Subject to applicable law, the Committee or the Board of Directors shall establish terms at the time of any Award as to the Participant's right to receive an Award upon the termination of the Participant's employment or termination of a director's services for any reason with the Corporation and its Subsidiaries.
10. Adjustment Provisions. In the event that any recapitalization, reclassification, split-up or consolidation of shares of Stock shall be effected, or the outstanding shares of Stock shall be, in connection with a merger or consolidation of the Corporation or a sale by the Corporation of all or a part of its assets, exchanged for a different number or class of shares of stock or other securities or property of the Corporation or any other entity or person, or a record date for determination of holders of Stock entitled to receive a dividend or other distribution payable in Stock or other property (other than normal cash dividends) shall occur, (A) the number and class of shares or other securities or property that may be issued or transferred pursuant to Stock Incentives thereafter granted or that may be optioned or awarded under the Plan to any Participant, (B) the number and class of shares or other securities or property that may be issued or transferred under outstanding Stock Incentives, (C) the purchase price to be paid per share under outstanding and future Stock Incentives, and (D) the price to be paid per share by the Corporation or a Subsidiary for shares or other securities or property issued or transferred pursuant to Stock Incentives which are subject to a right of the Corporation or a Subsidiary to reacquire such shares or other securities or property, shall in each case be equitably adjusted; provided that with respect to Incentive Stock Options any such adjustments shall comply with Sections 422 and 424 of the Code.
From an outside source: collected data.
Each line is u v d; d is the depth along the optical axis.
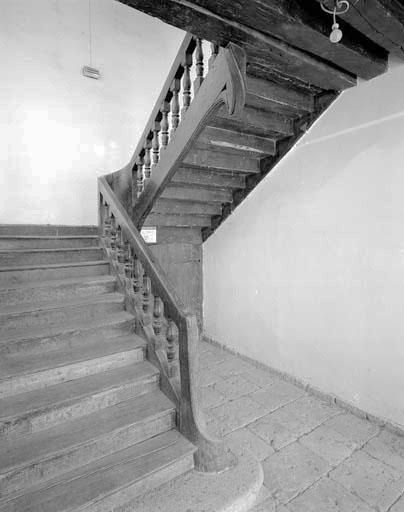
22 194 3.48
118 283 2.66
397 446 2.02
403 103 2.00
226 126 2.42
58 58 3.66
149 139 2.68
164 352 2.13
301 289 2.77
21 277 2.45
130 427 1.71
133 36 4.26
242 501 1.53
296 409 2.46
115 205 2.70
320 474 1.79
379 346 2.21
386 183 2.11
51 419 1.67
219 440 1.76
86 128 3.89
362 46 1.85
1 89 3.32
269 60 1.85
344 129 2.33
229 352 3.65
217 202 3.46
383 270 2.16
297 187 2.73
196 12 1.39
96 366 2.00
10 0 3.35
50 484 1.46
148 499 1.51
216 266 3.80
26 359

11. Effective Date and Duration of Plan. The Plan shall be effective when it is approved by the Board of Directors, provided that the shareholders of the Corporation thereafter approve it within one year of that date. If the Plan is not so approved by the shareholders, the Plan (and any Stock Incentive granted thereunder) shall be null, void and of no force or effect. If so approved, the Plan shall remain in effect, and Stock Incentives may be granted, until Stock Incentives have been granted with respect to all shares authorized to be issued or transferred hereunder or until the Plan is sooner terminated by the Board of Directors, and shall continue in effect thereafter with respect to any Stock Incentives outstanding at that time. In no event shall an Incentive Stock Option be granted under the Plan more than ten (10) years from the date the Plan is adopted by the Board, or the date the Plan is approved by the shareholders of the Corporation, whichever is earlier.
12. Administration.
A. The Plan as it relates to awards to employees of the Corporation shall be administered by a Committee of the Board consisting of two or more directors appointed from time to time by the Board. The Committee shall be composed solely of "outside directors" within the meaning of Section 162(m)(4)(C)(i) of the Code and "nonemployee directors" within the meaning of SEC Rule 16b-3. The Plan as it relates to awards to nonemployee directors shall be administered by the Board of Directors.
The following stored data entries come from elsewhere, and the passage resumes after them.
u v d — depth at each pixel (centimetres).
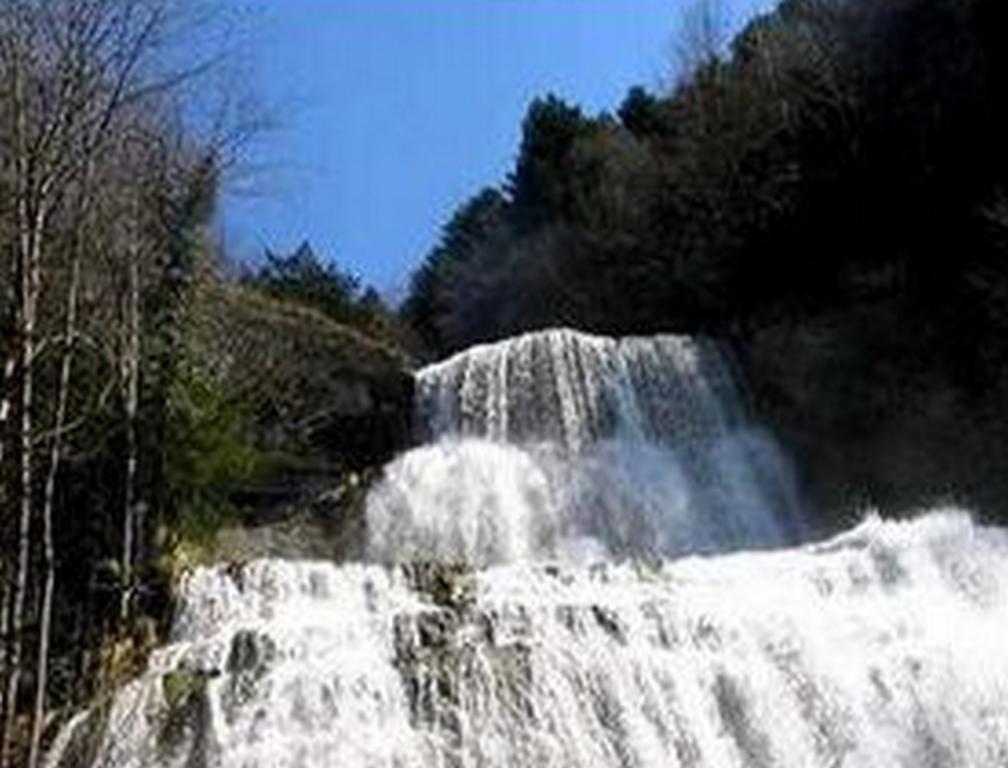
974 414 3073
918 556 2486
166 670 2091
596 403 3512
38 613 2081
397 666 2097
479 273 6288
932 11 3606
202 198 2608
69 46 1880
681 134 4891
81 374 2305
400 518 3272
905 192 3484
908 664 2244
B. The Committee or the Board of Directors may establish such rules and regulations, not inconsistent with the provisions of the Plan, as it may deem necessary for the proper administration of the Plan, and may amend or revoke any rule or regulation so established. The Committee or the Board of Directors shall, subject to the provisions of the Plan, have full power to interpret, administer and construe the Plan and any instruments issued under the Plan and full authority to make all determinations and decisions thereunder including, without limitation, the authority to (i) select the Participants in the Plan, (ii) determine when Stock Incentives shall be granted, (iii) determine the number of shares to be made subject to each Stock Incentive, (iv) determine the type of Stock Incentive to grant, and (v) determine the terms and conditions of each Stock Incentive, including the exercise price, in the case of an Option. The interpretation by the Committee or the Board of Directors of the terms and provisions of the Plan and any instrument issued thereunder, and its administration thereof, and all action taken by the Committee or the Board of Directors, shall be final, binding and conclusive on the Corporation, its shareholders, Subsidiaries, all Participants and employees, and upon their respective successors and assigns, and upon all other persons claiming under or through any of them.
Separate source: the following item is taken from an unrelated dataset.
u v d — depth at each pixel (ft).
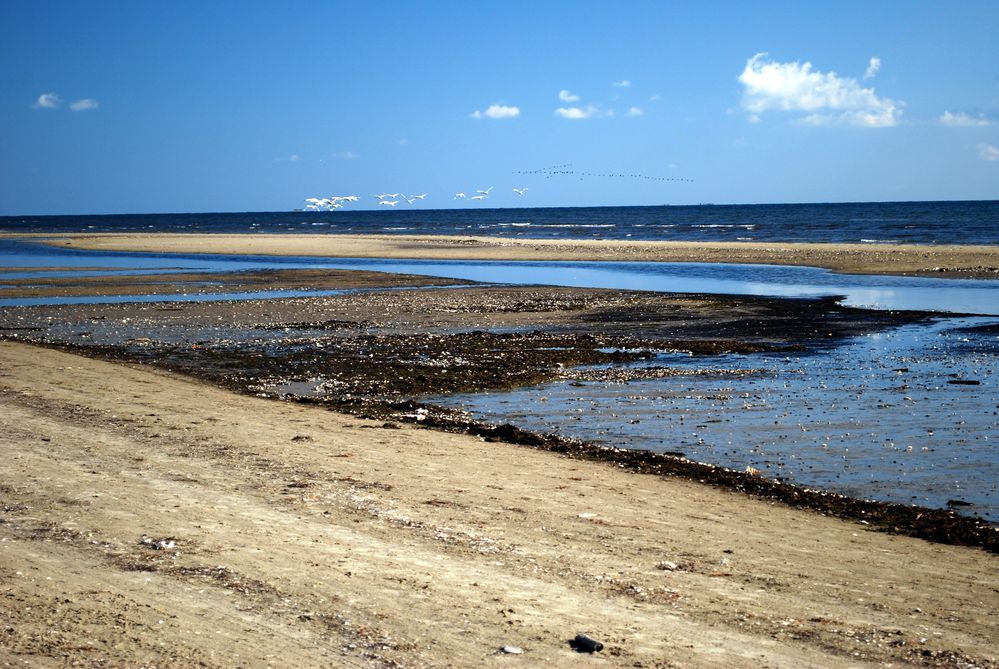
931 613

C. Each person who is or shall have been a member of the Committee or the Board of Directors shall be indemnified by the Corporation against and from any loss, cost, liability or expense that may be imposed upon or reasonably incurred by him in connection with or resulting from any claim, action, suit or proceeding to which he may be a party or in which he may be involved by reason of any action taken or failure to act under the Plan. Such person shall be indemnified by the Corporation for all amounts paid by him in settlement thereof, with the Corporation's approval, or paid by him in satisfaction of any judgment in any such action, suit or proceeding against him, provided he shall give the Corporation an opportunity, at its own expense, to handle and defend the same before he undertakes to handle and defend it on his own behalf. The foregoing right of indemnification shall not be exclusive of any other rights of indemnification to which such persons may be entitled under the Corporation's Amended Articles of Incorporation or Bylaws, as a matter of law, or otherwise, or any power that the Corporation may have to indemnify them or hold them harmless.
13. General Provisions.
A. Any provision of the Plan to the contrary
notwithstanding, any derivative security issued under
the Plan (within the meaning of SEC Rule 16a-1, 17 CFR
Section 240.16a-1), including, without limitation, any
Option or Stock Appreciation Right, shall not be
transferable by the Participant other than by will or
the laws of descent and distribution or in accordance
with the Plan. Stock Incentives, including, but not
limited to, Stock Options, Stock Appreciation Rights,
Performance Units or other Stock Bonus Awards, may not
be sold, transferred, pledged, assigned or otherwise
donated or hypothecated, other than by will or the laws
of descent and distribution and shall be exercisable
during the Participant's lifetime only by the
Participant. Any attempt of assignment, transfer,
pledge, hypothecation or other disposition of any Stock
Incentive granted hereunder which is contrary to the
provisions of the Plan or the levy of any attachment or
similar proceedings upon the Plan or any Stock
Incentive shall be null and void.
Shares of Restricted Stock granted herein may not be sold, transferred, pledged, assigned or otherwise alienated or hypothecated until the end of the applicable period of restriction established by the Committee or the Board of Directors and specified in the Restricted Stock Award Agreement, or upon earlier satisfaction of any other conditions, as specified by the Committee or the Board of Directors at their sole discretion and set forth in the Restricted Stock Award Agreement. All rights with respect to the Restricted Stock granted to a Participant under the Plan shall be available during his lifetime only to such Participant. Any levy of any attachment or similar proceedings upon any Restricted Stock shall be null and void.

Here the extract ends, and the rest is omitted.